7 Replies to “Is It Legitimate to Leave a Church Because of the Coffee?”

  1. Thank you for asking us to note who should go where and why. I sort of wish SF and T19 would loosen up on that policy, if only to give newcomers to the blogs a chance to read that – though the grass may not be really greener, it is OK across the fence.
    Every time I read or hear a clergy person say all should stay in THE church…I think, and so, when are you rejoining Rome (or the Orhodox)?

    Speaking of the Orthodox- they are a viable alternative to Episopal (of any flavor) and Rome. There are Orthodox churches with services in English (Antiochian, some Russian churches). The two I’ve attended use lots of incense, chant, wear vestments (all the externals that make some Anglican hearts burst with joy).

    What I like best about the Orthodox- they are serious about worshipping God. It’s not about us, it’s about Him.

    I’ve tried AMIA because I thought I had to be Anglican- but discovered the services felt too people oriented and the clergy seemed to be drifting off to generic Protestant.

    I’ve tried Rome and the hierarchy seems to try to be grounded but the American churches are full of Americans (LOL). Enough RC laity are liberal in their thinking and I just don’t want to go to church and ‘discuss’ the issues that have brought the Episcopal Church to this quagmire.

    I encourage folks to try the Orthodox- read the Orthodox web sites, visit the churches- they are different- for my spouse they are too ethnic (but I’m meeting more and more former Episcopalians in the Orthodox churches). They are grounded in Scripture, they are the ‘first’ church if you think Rome ‘split’ from Constantinople.

    No, the Orthodox aren’t perfect- the Carpatho-Russian Orthodox went through a spell of suing each other over buildings in the 1930’s and 40’s (which made me snicker considering the current legal shenanigans of TEC). There is nothing new under the sun….

    Thanks for asking us to note why one might consider changing coffee pots and who might have better (or different) coffee….


  2. Katie, your comments bring a few things to mind.

    I’ve done enough church changing in my time to have some ideas as to what’s important along these lines:

    I think it’s supremely ironic that the Carpatho-Russian Orthodox were suing each other over buildings when, back in the “old country,” Stalin was blowing churches up:

    You might also find this of interest:

    The fact that the “the American churches are full of Americans” is our #1 problem.


  3. Thanks for the links.

    The Carpatho-Russians weren’t really Russian but closer to Hungarian and Greek. The ethnic conflicts are fascinating. What I like is they fight over earthly stuff not theology – which is what Fredericka was trying to tell you. The Orthodox are serious about worship- that draws them together even if they fight over the ethnicity stuff.

    I was Roman for 21 years, Episcopalian for 28 years, dithering for 8 and now paddling toward Constantinople.

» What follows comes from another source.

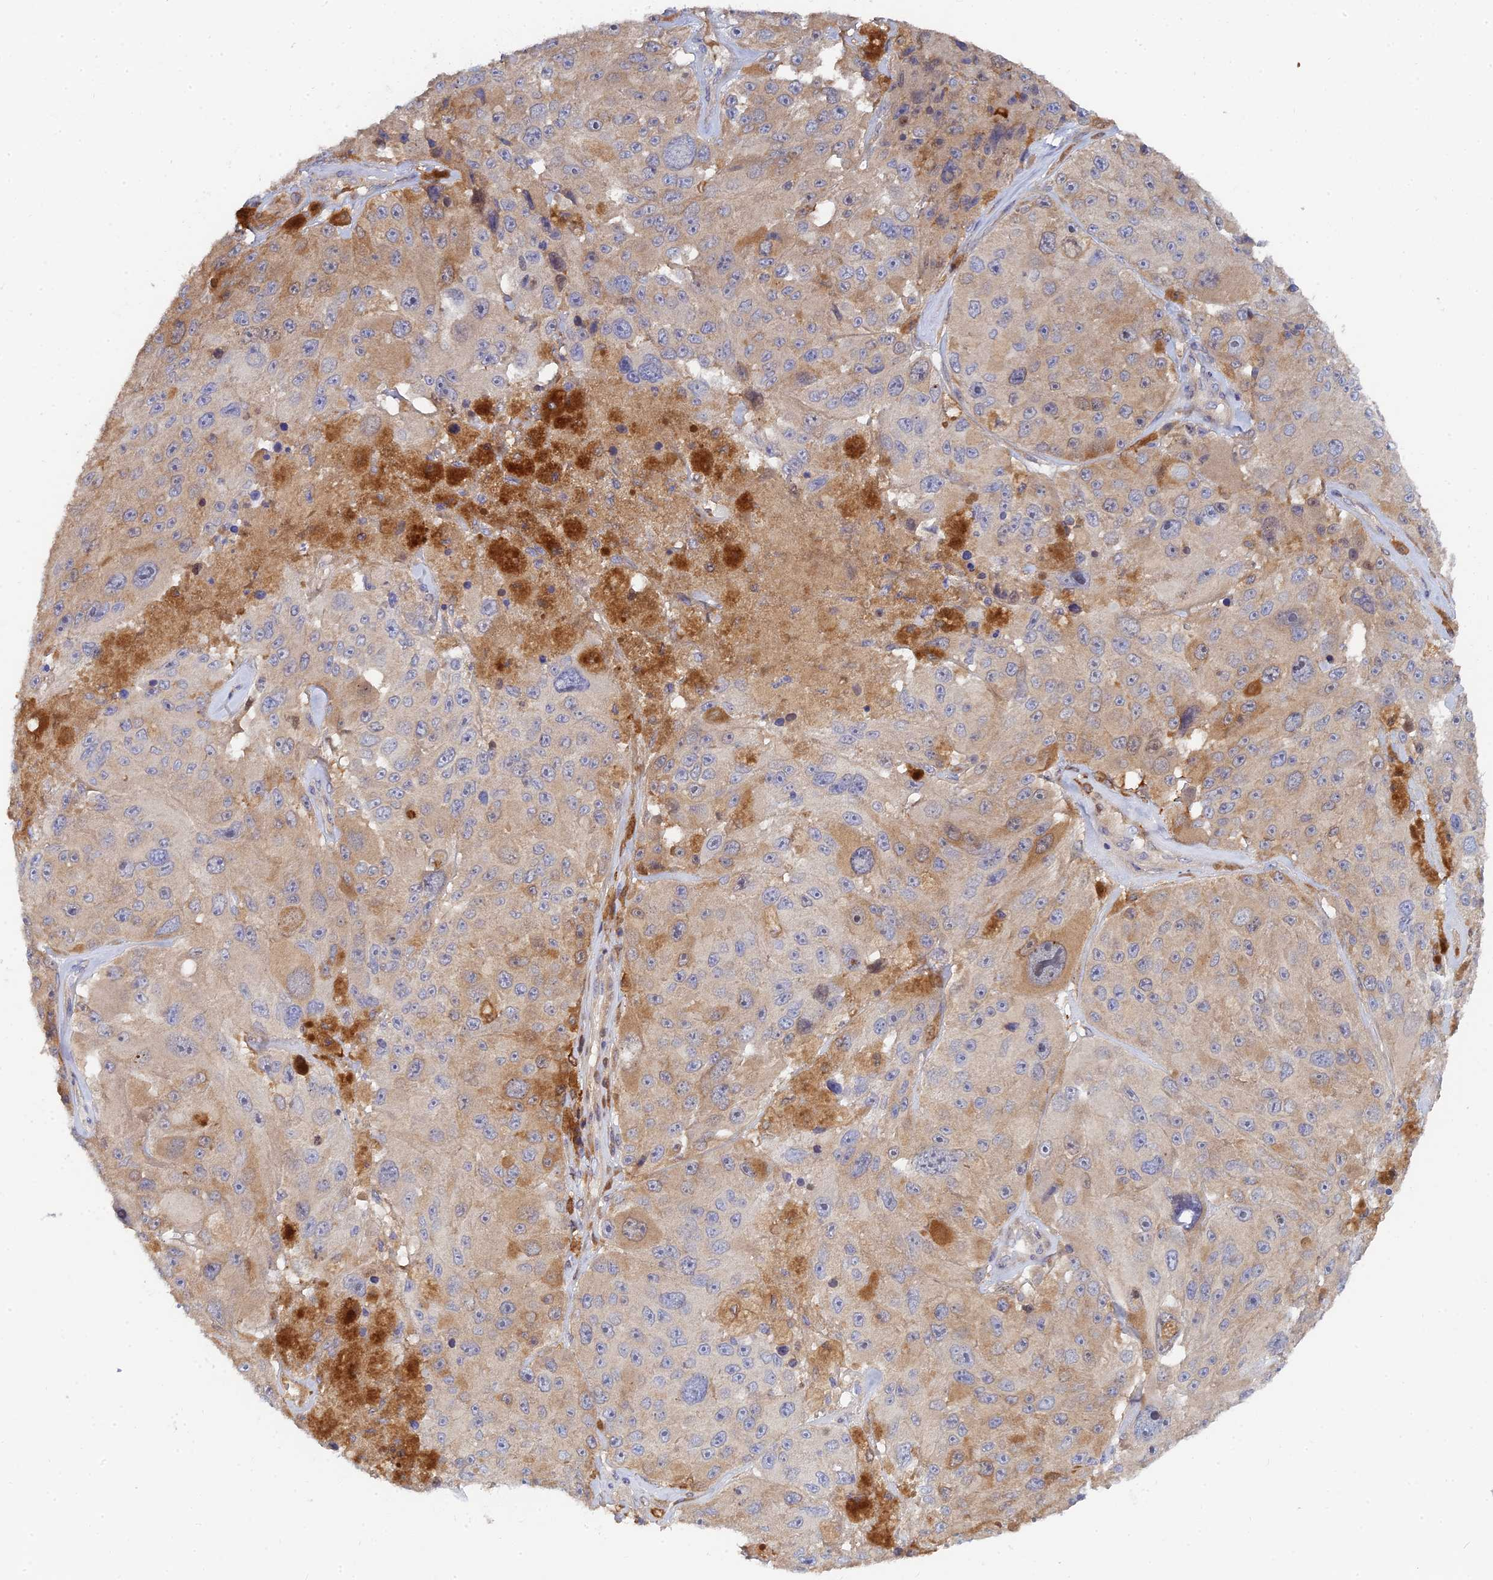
{"staining": {"intensity": "moderate", "quantity": "<25%", "location": "cytoplasmic/membranous"}, "tissue": "melanoma", "cell_type": "Tumor cells", "image_type": "cancer", "snomed": [{"axis": "morphology", "description": "Malignant melanoma, Metastatic site"}, {"axis": "topography", "description": "Lymph node"}], "caption": "Malignant melanoma (metastatic site) stained for a protein (brown) shows moderate cytoplasmic/membranous positive positivity in approximately <25% of tumor cells.", "gene": "SPATA5L1", "patient": {"sex": "male", "age": 62}}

    My analogy for many years was denominations are like chairs- the point of the Christian denomination is to bring you to the Father through Jesus. The point of a chair is to keep your behind off the floor. There are lots of chairs from a simple log to an ornate throne- the successful one keeps you off the ground. Which chair you select is a matter of taste and resources. Christian denominations used to have enough in common (leading one to the Father through Christ) that all the extra stuff was a matter of ‘style’.

    Yes, I know this is a simplistic analogy with holes a Mack truck could go through….but it used to make sense to folks dithering between one denomination and another. Now ‘Christian’ denominations don’t neccessarily try to lead one to the Father through Jesus….

    Thanks again for sharing the links.